Christians in Israel mark Easter in destroyed village
Surrounded by spring flowers and the ruins of their family homes near Israel's border with Lebanon, Christians gathered Friday to ensure their Easter traditions survive decades after the destruction of their village.
There had been doubts the pilgrimage would happen at all after militants in Lebanon and the Israeli military had traded fire across the nearby frontier hours earlier.
But as people burned incense beside their relatives' tombs, Father Souhail Khoury recounted the importance his community attached to returning to the Palestinian village of Iqrit.
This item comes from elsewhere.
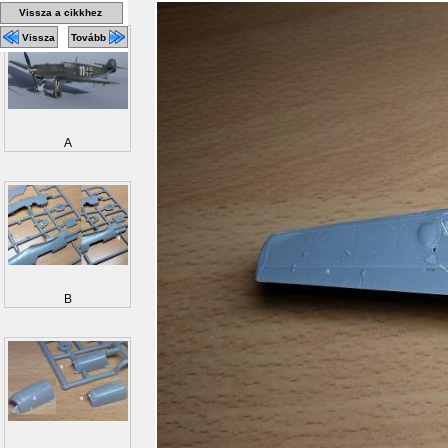
Vissza a cikkhez
Vissza
Tovább
A
B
"All the families of our village and their children come here on Good Friday to visit (our loved ones buried here) and our parents and to pray," he said at the village cemetery, as people laid flowers.
Khoury said the descendants of Iqrit were keeping their customs in the hope that it would become a habit for residents "to return to their land".
The cemetery and a hilltop church are all that remain of Iqrit, whose residents were forced to leave by the army months after the 1948 creation of Israel which sparked a war.
Despite a 1951 supreme court ruling that residents should be allowed to return, Israel's military demolished their homes on Christmas Eve the same year.
The stones of ruined houses are still visible, amid grass and yellow flowers dotting the landscape.
"We're here in our village, but we're refugees in our nation," the priest said.
Khoury led the congregation of a few dozen, from young children to the elderly, in prayer beside their family tombs.
Congregant Ziyad Hanna said the crowd had put aside fears created by the recent bombardment to visit Iqrit.
"We went through a very delicate situation... But the majority of people, despite that, come to fulfil their duties and meet each other and to continue this process and this tradition," said the computer scientist.
"We feel proud to be part of and associated with our village and our heritage," he told AFP.
- 'Discover our history' -
Hundreds of villages were destroyed during the Nakba, or catastrophe, which marks the expulsion of more than 760,000 Palestinians from their homes in 1948.
A book by Palestinian academic Walid Khalidi documented more than 400 destroyed or depopulated villages, while the Israeli organisation Zochrot recorded more than 600 localities.
But these events are "very much denied until now" in Israel, according to Rachel Beitarie, director of Zochrot which tries to raise awareness of the Nakba.
"Once you start seeing this, you can't unsee this," she said of the destroyed villages. "You see the remains everywhere."
Having failed repeatedly to win a remedy through the Israeli courts, the descendants of Iqrit instead travel there to celebrate Christian holidays, weddings, and burials.
Ranin Attallah, marking Good Friday in Iqrit, is one of those who has also camped beside the church.
"We always come here with the people of the village, always for a short period," said Attallah, 45, who works in education and has written poetry about the village.
"When we come here we bring (food), we sleep here, we go around, discover new things and discover our history," she added.
As the Iqrit community gathered, Christians in Jerusalem performed a procession through the Old City, retracing the steps they believe Jesus took before his crucifixion. In an Easter message, church leaders in the sacred city warned that Christians have become "targets of attacks" in the Holy Land.
Yaser al-Ayyash, a vicar from the Melkite denomination to which Iqrit residents belong, told AFP that Christian leaders were trying to support their communities in the face of such challenges.
"We have to continue with our traditions because it expresses our faith. It is a part of our faith, it is a part of the traditional life of the church here in Jerusalem, in the Holy Land," he said.
On the periphery of the Holy Land, the descendants of Iqrit are determined to celebrate each Easter.